By Aamir Latif and Mubasshir Mushtaq
KARACHI, Pakistan
Large sections of the Pakistani and Indian media have showered praise on their respective country's governments for taking a rigid stance during the build up to the now cancelled national security advisers-level talks between the two sides.
Pakistan’s vernacular press, including the majority of local Urdu language dailies not only blamed India entirely for the breakdown in talks that were supposed to be held on Sunday, but also claimed that the decision demonstrated that the Pakistani Prime Minister Nawaz Sharif-led government had “not bowed before India’s preconditions”.
The Pakistani English press such as the daily Dawn, however, questioned both sides for the collapse in talks, which was supposed to usher in a new era of hope and friendly ties between the two nuclear-armed countries.
In its Sunday editorial titled "India-Pakistan spectacle", Dawn pondered if the Indian government led by Prime Minister Narendra Modi even intended for the talks to be held. “That the Indian government reacted so angrily to what was to have been a fairly innocuous and standard meeting between a visiting Pakistani leader and representatives of the Hurriyat Conference [Kashmiri leaders] is perhaps a sign of Modi’s true intentions. He does not really want dialogue with Pakistan, but does not want to be seen rejecting talks outright in front of the international community”.
The editorial also took to task Sharif’s PML-N party-led government. “Yet, for all the Indian obstinacy, there have been some serious errors by the PML-N government in Pakistan. To begin with, what was the understanding in Ufa, Russia, that led to Prime Minister Nawaz Sharif and Mr. Modi issuing a joint statement? Did Mr. Sharif mention the Kashmir dispute or bring up the composite dialogue? If not, why not?”
Senator Abdul Qayyum from the ruling Pakistan Muslim League-Nawaz group party continued to stress on the importance of Kashmir issue for any talks between the two countries to succeed.
“If we drop Kashmir from the agenda of talks between the two countries, it will yield no result whatsoever”, Qayyum said.

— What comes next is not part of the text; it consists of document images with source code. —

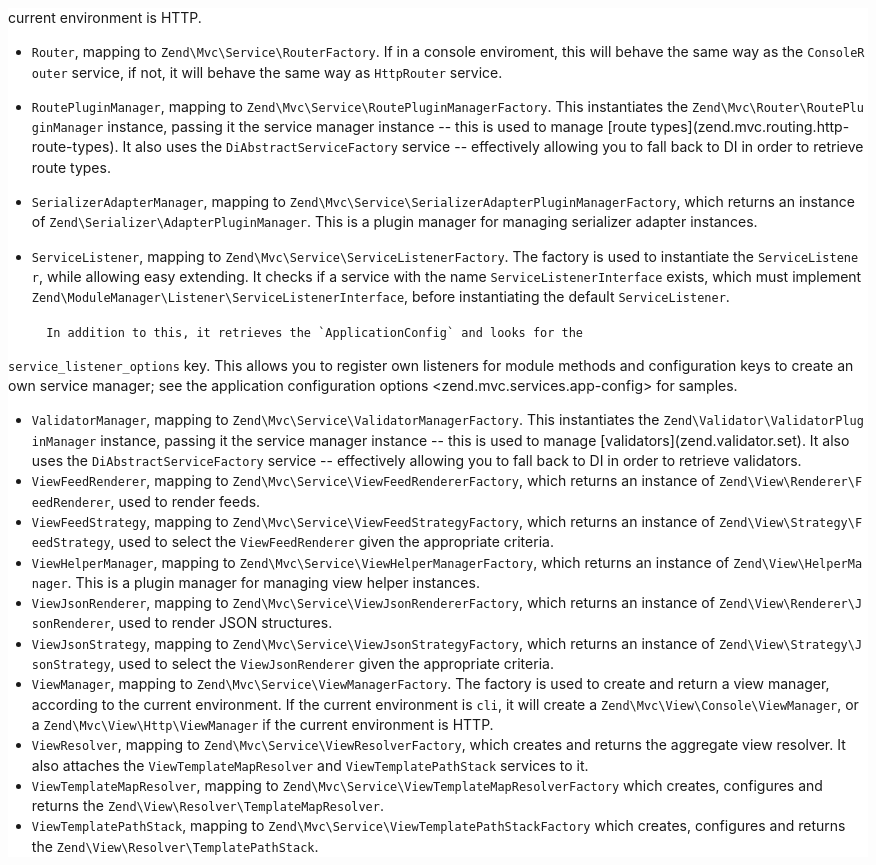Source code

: current environment is HTTP.
- `Router`, mapping to `Zend\Mvc\Service\RouterFactory`. If in a console enviroment, this will
behave the same way as the `ConsoleRouter` service, if not, it will behave the same way as
`HttpRouter` service.
- `RoutePluginManager`, mapping to `Zend\Mvc\Service\RoutePluginManagerFactory`. This instantiates
the `Zend\Mvc\Router\RoutePluginManager` instance, passing it the service manager instance -- this
is used to manage \[route types\](zend.mvc.routing.http-route-types). It also uses the
`DiAbstractServiceFactory` service -- effectively allowing you to fall back to DI in order to
retrieve route types.
- `SerializerAdapterManager`, mapping to `Zend\Mvc\Service\SerializerAdapterPluginManagerFactory`,
which returns an instance of `Zend\Serializer\AdapterPluginManager`. This is a plugin manager for
managing serializer adapter instances.
- `ServiceListener`, mapping to `Zend\Mvc\Service\ServiceListenerFactory`. The factory is used to
instantiate the `ServiceListener`, while allowing easy extending. It checks if a service with the
name `ServiceListenerInterface` exists, which must implement
`Zend\ModuleManager\Listener\ServiceListenerInterface`, before instantiating the default
`ServiceListener`.

        In addition to this, it retrieves the `ApplicationConfig` and looks for the
`service_listener_options` key. This allows you to register own listeners for module methods and
configuration keys to create an own service manager; see the application configuration
        options &lt;zend.mvc.services.app-config&gt; for samples.

- `ValidatorManager`, mapping to `Zend\Mvc\Service\ValidatorManagerFactory`. This instantiates the
`Zend\Validator\ValidatorPluginManager` instance, passing it the service manager instance -- this is
used to manage \[validators\](zend.validator.set). It also uses the `DiAbstractServiceFactory`
service -- effectively allowing you to fall back to DI in order to retrieve validators.
- `ViewFeedRenderer`, mapping to `Zend\Mvc\Service\ViewFeedRendererFactory`, which returns an
instance of `Zend\View\Renderer\FeedRenderer`, used to render feeds.
- `ViewFeedStrategy`, mapping to `Zend\Mvc\Service\ViewFeedStrategyFactory`, which returns an
instance of `Zend\View\Strategy\FeedStrategy`, used to select the `ViewFeedRenderer` given the
appropriate criteria.
- `ViewHelperManager`, mapping to `Zend\Mvc\Service\ViewHelperManagerFactory`, which returns an
instance of `Zend\View\HelperManager`. This is a plugin manager for managing view helper instances.
- `ViewJsonRenderer`, mapping to `Zend\Mvc\Service\ViewJsonRendererFactory`, which returns an
instance of `Zend\View\Renderer\JsonRenderer`, used to render JSON structures.
- `ViewJsonStrategy`, mapping to `Zend\Mvc\Service\ViewJsonStrategyFactory`, which returns an
instance of `Zend\View\Strategy\JsonStrategy`, used to select the `ViewJsonRenderer` given the
appropriate criteria.
- `ViewManager`, mapping to `Zend\Mvc\Service\ViewManagerFactory`. The factory is used to create and
return a view manager, according to the current environment. If the current environment is `cli`, it
will create a `Zend\Mvc\View\Console\ViewManager`, or a `Zend\Mvc\View\Http\ViewManager` if the
current environment is HTTP.
- `ViewResolver`, mapping to `Zend\Mvc\Service\ViewResolverFactory`, which creates and returns the
aggregate view resolver. It also attaches the `ViewTemplateMapResolver` and `ViewTemplatePathStack`
services to it.
- `ViewTemplateMapResolver`, mapping to `Zend\Mvc\Service\ViewTemplateMapResolverFactory` which
creates, configures and returns the `Zend\View\Resolver\TemplateMapResolver`.
- `ViewTemplatePathStack`, mapping to `Zend\Mvc\Service\ViewTemplatePathStackFactory` which creates,
configures and returns the `Zend\View\Resolver\TemplatePathStack`.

In India, political commentators such as Aakar Patel also questioned the strategy of the Modi-led Indian government.
Patel wrote that the ruling Bharatiya Janata Party-led federal government cannot pass ‘sulking’ as a foreign policy on Pakistan.
“There is no strategy, there is no thinking. There is only reaction to the immediate event. Look at the comical manner in which the Hurriyat leaders were held and then freed. What must the world make of ‘the world’s largest democracy’ locking its citizens up for fear that they will gossip with the enemy? But have we seen any shame or embarrassment? Not a chance,” Patel wrote for the Times of India daily on Sunday.
“I am absolutely sure that this government has not understood it, but what we have done is give Pakistan a veto over our relationship. This policy, if it can be called that, has made us smaller,” he added.
Patel also said that if India was serious about getting something out of Pakisan, India had to engage Pakistan even if it was inevitable that at some point the country would have to “bend”.
However, the Indian media landscape was also full of reverence for the Modi government and praised it for sticking to its guns, and not allowing Pakistani officials to meet Kashmiri separatist leaders.
Author Minhaz Merchant praised Indian Foreign Minister Sushma Swaraj for calling Pakistan’s “bluff”.
“About time India cracked the whip on Pak and its local collaborators. They’ve been mollycoddled far too long,” Merchant tweeted Saturday night.
Pakistan on Saturday night announced that it was canceling the meeting between Pakistani and Indian national security advisers after Indian Minister for External Affairs Sushma Swaraj said her country would only welcome Pakistan’s National Security Adviser Sartaj Aziz if he did not meet pro-independence Kashmiri leaders.